- _Required work_
Leaving every image behind, reproduce the records word for word.

Records from a dataset:
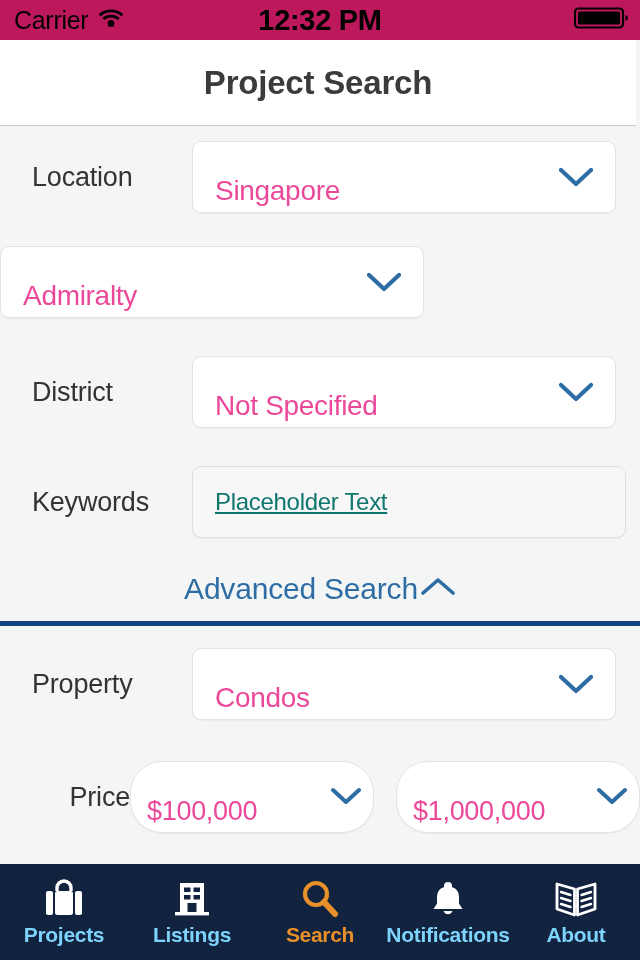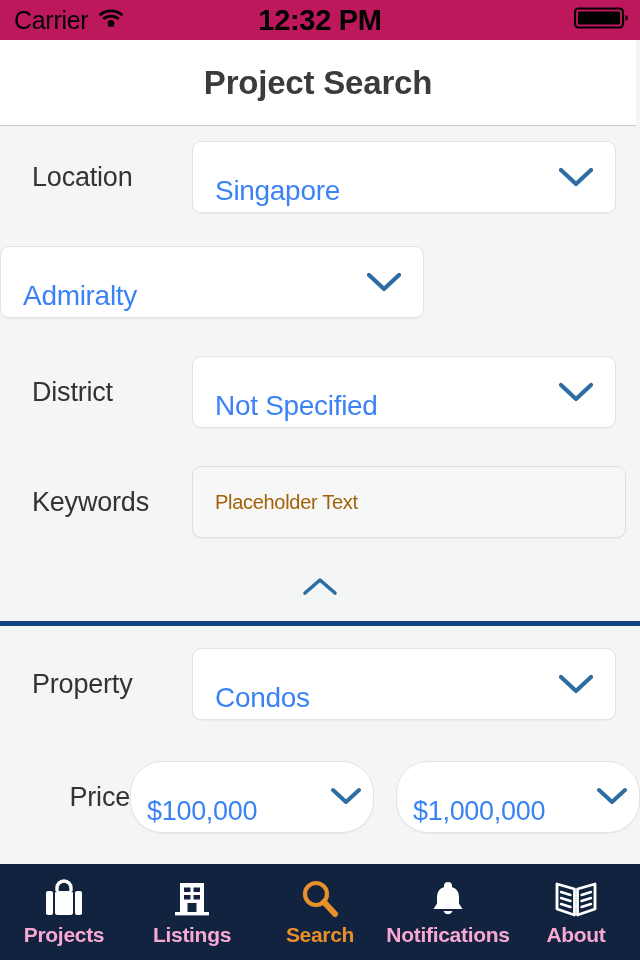--- a/index.html
+++ b/index.html
@@ -50,33 +50,33 @@
     height:72px;
     background:#ffffff;
     border:1px solid #e3e3e3;
     border-radius:9px;
     display:flex; align-items:center;
     box-shadow:0 1px 1px rgba(0,0,0,0.04);
   }
   .field.select { width:424px; }
   .field-value {
     padding-left:22px;
-    font-size:28px; color:#3b82f6; letter-spacing:-0.3px;
+    font-size:28px; color:#ec4899; letter-spacing:-0.3px;
     white-space:nowrap;
     margin-top:28px;
   }
   .chev {
     position:absolute; right:22px; top:50%; transform:translateY(-50%);
     width:34px; height:20px;
   }
   .field.textinput {
     width:434px; background:#f7f7f7; border:1px solid #dedede;
   }
   .placeholder {
-    padding-left:22px; font-size:20px; color:#a16207; letter-spacing:-0.3px;
+    padding-left:22px; font-size:24px; color:#0f766e; letter-spacing:-0.3px;text-decoration:underline;
   }
 
   
   .price-wrap { display:flex; align-items:center; gap:22px; }
   .field.price { width:244px;border-radius:32px; }
   .field.price .field-value { padding-left:16px; font-size:27px; }
   .field.price .chev { right:12px; width:30px; }
 
   
   .advanced {
@@ -92,21 +92,21 @@
     position:absolute; bottom:0; left:0; width:640px; height:96px;
     background:#11233f;
     display:flex; align-items:flex-start;
   }
   .tab {
     flex:1; height:96px;
     display:flex; flex-direction:column; align-items:center; justify-content:center;
     gap:2px; cursor:pointer;
   }
   .tab-icon { height:44px; display:flex; align-items:center; justify-content:center; }
-  .tab-label { font-size:21px; font-weight:bold; color:#f9a8d4; letter-spacing:-0.3px; }
+  .tab-label { font-size:21px; font-weight:bold; color:#7dd3fc; letter-spacing:-0.3px; }
   .tab.active .tab-label { color:#e8902a; }
 </style>
 </head>
 <body>
 
 <div id="phone">
 
   <div class="statusbar">
     <div class="sb-left">
       <span class="sb-carrier">Carrier</span>
@@ -173,20 +173,21 @@
     </div>
 
     <div class="row" style="height:110px;">
       <div class="row-label">Keywords</div>
       <div class="field textinput">
         <span class="placeholder">Placeholder Text</span>
       </div>
     </div>
 
     <div class="advanced">
+      <span class="advanced-label">Advanced Search</span>
       <span>
         <svg width="36" height="24" viewBox="0 0 36 24">
             <path d="M3 18 L18 5 L33 18" fill="none" stroke="#2e6da4" stroke-width="3.6" stroke-linecap="round" stroke-linejoin="round"></path>
           </svg>
       </span>
     </div>
     <div class="adv-divider"></div>
 
     <div class="row" style="height:116px;">
       <div class="row-label">Property</div>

- _Task result_
--- a/index.html
+++ b/index.html
@@ -50,33 +50,33 @@
     height:72px;
     background:#ffffff;
     border:1px solid #e3e3e3;
     border-radius:9px;
     display:flex; align-items:center;
     box-shadow:0 1px 1px rgba(0,0,0,0.04);
   }
   .field.select { width:424px; }
   .field-value {
     padding-left:22px;
-    font-size:28px; color:#3b82f6; letter-spacing:-0.3px;
+    font-size:28px; color:#ec4899; letter-spacing:-0.3px;
     white-space:nowrap;
     margin-top:28px;
   }
   .chev {
     position:absolute; right:22px; top:50%; transform:translateY(-50%);
     width:34px; height:20px;
   }
   .field.textinput {
     width:434px; background:#f7f7f7; border:1px solid #dedede;
   }
   .placeholder {
-    padding-left:22px; font-size:20px; color:#a16207; letter-spacing:-0.3px;
+    padding-left:22px; font-size:24px; color:#0f766e; letter-spacing:-0.3px;text-decoration:underline;
   }
 
   
   .price-wrap { display:flex; align-items:center; gap:22px; }
   .field.price { width:244px;border-radius:32px; }
   .field.price .field-value { padding-left:16px; font-size:27px; }
   .field.price .chev { right:12px; width:30px; }
 
   
   .advanced {
@@ -92,21 +92,21 @@
     position:absolute; bottom:0; left:0; width:640px; height:96px;
     background:#11233f;
     display:flex; align-items:flex-start;
   }
   .tab {
     flex:1; height:96px;
     display:flex; flex-direction:column; align-items:center; justify-content:center;
     gap:2px; cursor:pointer;
   }
   .tab-icon { height:44px; display:flex; align-items:center; justify-content:center; }
-  .tab-label { font-size:21px; font-weight:bold; color:#f9a8d4; letter-spacing:-0.3px; }
+  .tab-label { font-size:21px; font-weight:bold; color:#7dd3fc; letter-spacing:-0.3px; }
   .tab.active .tab-label { color:#e8902a; }
 </style>
 </head>
 <body>
 
 <div id="phone">
 
   <div class="statusbar">
     <div class="sb-left">
       <span class="sb-carrier">Carrier</span>
@@ -173,20 +173,21 @@
     </div>
 
     <div class="row" style="height:110px;">
       <div class="row-label">Keywords</div>
       <div class="field textinput">
         <span class="placeholder">Placeholder Text</span>
       </div>
     </div>
 
     <div class="advanced">
+      <span class="advanced-label">Advanced Search</span>
       <span>
         <svg width="36" height="24" viewBox="0 0 36 24">
             <path d="M3 18 L18 5 L33 18" fill="none" stroke="#2e6da4" stroke-width="3.6" stroke-linecap="round" stroke-linejoin="round"></path>
           </svg>
       </span>
     </div>
     <div class="adv-divider"></div>
 
     <div class="row" style="height:116px;">
       <div class="row-label">Property</div>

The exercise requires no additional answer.